On peut enfin imaginer une baisse des taux de réserve.
Dans l’inventaire de ces mesures il n’y aura pas de rachats massifs d’actifs gouvernementaux à la façon dont la Fed a acheté des bons du Trésor dans le cadre du Quantitative Easing. Cela ne lui est pas permis statutairement sur le marché primaire et sur le marché secondaire la décision de la cour constitutionnelle de Karlsruhe se fait attendre.
Bref, si la BCE ne peut pas acheter de titres d’Etat, si elle ne souhaite pas mettre en œuvre un LTRO, pour éviter que les banques n’achètent des obligations d’Etat et se mettent en contradiction avec l’Union Bancaire qui se crée, alors les choix sont réduits pour apporter de la liquidité dans le système afin de faciliter la stabilité et la prédictibilité des taux d’intérêt de très court terme.
===
#### CONSIGNE:
Indiquez si chacune des affirmations suivantes concorde avec le texte sur la BCE, en répondant par oui ou par non et en citant mot pour mot le passage qui tranche. (a) La BCE rachètera massivement des actifs gouvernementaux, comme la Fed l’a fait. (b) La décision de la cour constitutionnelle de Karlsruhe n’a pas encore été rendue. (c) Une baisse des taux de réserve est envisageable.

#### DONNÉES SOURCES:
===
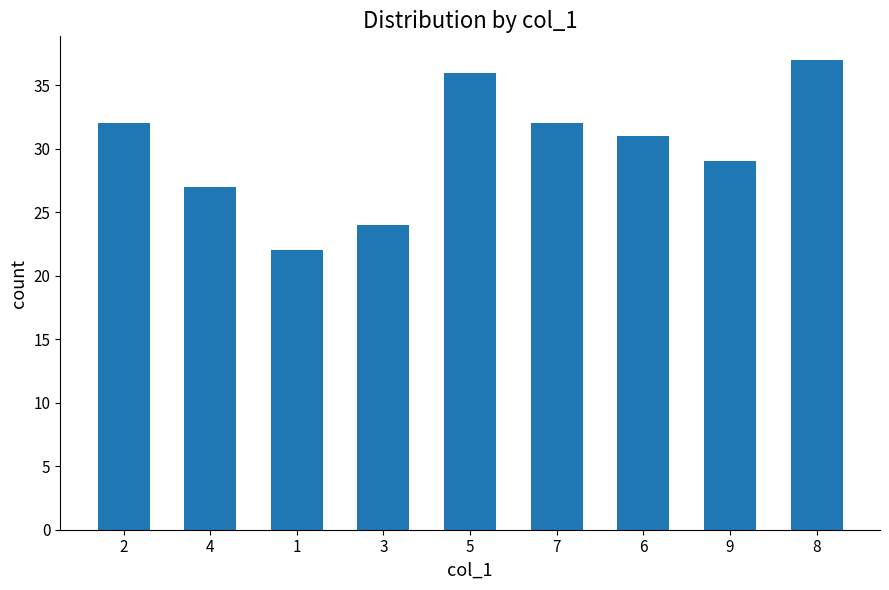

What is the difference between the maximum and minimum values?

15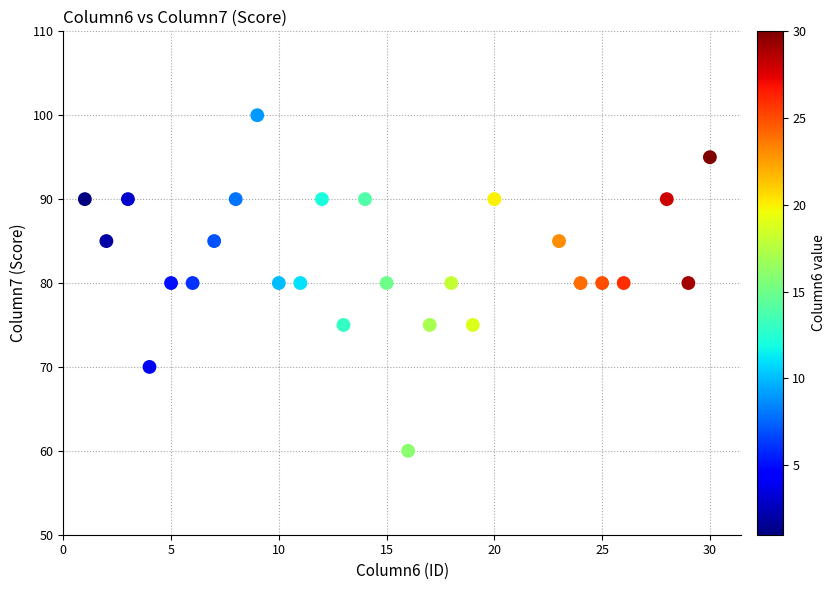

What is the range of Y values (max minus min)?

40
===
#### RÉPONSE ATTENDUE:
(a) Non : « Dans l’inventaire de ces mesures il n’y aura pas de rachats massifs d’actifs gouvernementaux »
(b) Oui : « la décision de la cour constitutionnelle de Karlsruhe se fait attendre »
(c) Oui : « On peut enfin imaginer une baisse des taux de réserve. »